You’re wrong. That’s not an opinion, that’s based on actual science.
But the most basic problem is that you don’t have any idea what you’re talking about. Do you know what the USDA calorie recommendation is? Do you know what their policy is on different lunches for student athletes? How about their policy on allowing students to select the items in their lunch? It sure doesn’t seem like you do.
Beyond that, you’ve fundamentally misunderstood the current and historical role of school lunches, which is to provide a nutritional safety net for students whose households are unable to adequately provide for them. There is a trade-off involved in shaping the meals to prevent obesity instead of shaping them to provide enough calories for linebackers looking to bulk up. But that’s a perfectly ordinary policy trade-off for something the government is paying to provide and that neither schools nor families have any obligation to follow.
Right-wing news anecdotes aside, I’ll believe that’s happening when I see some real valid numbers.
Maybe parents should do their job and feed their kids breakfast instead of hoping the kid will make it to lunch, entirely famished. And then be aghast that they are still hungry.
Really, you don’t want a big lunch. For various reasons other than making you sleepy such as that if you are sedentary at school/work, your metabolism will be lower. So, having a high caloric lunch will “go straight to the hips”. And, you’d probably never satisfy the hunger of a growing adolescent anyways. I was always hungry until like 20.
I don’t think getting chefs involved (assuming they’re not already) would help anything. When I’m on cafeteria duty, I never see students trying a bite of the vegetables, deciding they don’t like them, and then throwing out the rest. It’s always students who just throw them away untouched. Make the veggies taste better, and those students would never even know it.
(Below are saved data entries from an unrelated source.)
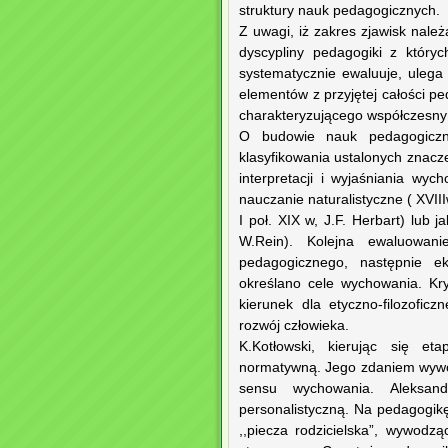
struktury nauk pedagogicznych.
Z uwagi, iż zakres zjawisk nale
dyscypliny pedagogiki z któryc
systematycznie ewaluuje, ulega
elementów z przyjętej całości pe
charakteryzującego współczesny
O budowie nauk pedagogiczny
klasyfikowania ustalonych znacz
interpretacji i wyjaśniania wy
nauczanie naturalistyczne ( XVIII
I poł. XIX w, J.F. Herbart) lub j
W.Rein). Kolejna ewaluowani
pedagogicznego, następnie e
określano cele wychowania. Kr
kierunek dla etyczno-filozofi
rozwój człowieka.
K.Kotłowski, kierując się et
normatywną. Jego zdaniem wywodzi
sensu wychowania. Aleksan
personalistyczną. Na pedagogik
,,piecza rodzicielska”, wywodz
This is why California schools serve breakfast. It may just be a bagel, cream cheese and a banana, but it’s something. For some of our kids it’s the only breakfast they ever get.
Oddly enough, while having a chef doesn’t seem to make students choose the chef’s dish (if they have a choice), it does seem to make them choose more side fruits and vegetables. No one’s determined why, but I’d guess that simply having the idea that the school cares about school lunch enough to hire a chef makes the kids care more about their lunch choices as well.